▶ **Work required**: Give the records below again exactly, and exclude each picture.

═════ Source material ═════

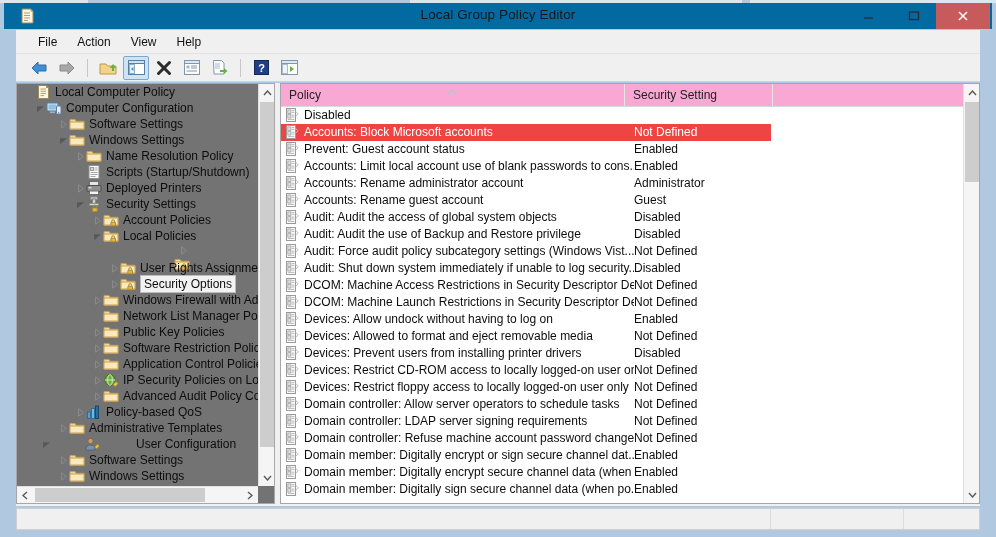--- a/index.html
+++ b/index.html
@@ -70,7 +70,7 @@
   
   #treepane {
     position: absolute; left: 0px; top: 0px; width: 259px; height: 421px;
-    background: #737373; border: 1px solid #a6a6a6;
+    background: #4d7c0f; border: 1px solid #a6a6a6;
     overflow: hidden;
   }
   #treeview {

═════

▶ **Task result**:
--- a/index.html
+++ b/index.html
@@ -70,7 +70,7 @@
   
   #treepane {
     position: absolute; left: 0px; top: 0px; width: 259px; height: 421px;
-    background: #737373; border: 1px solid #a6a6a6;
+    background: #4d7c0f; border: 1px solid #a6a6a6;
     overflow: hidden;
   }
   #treeview {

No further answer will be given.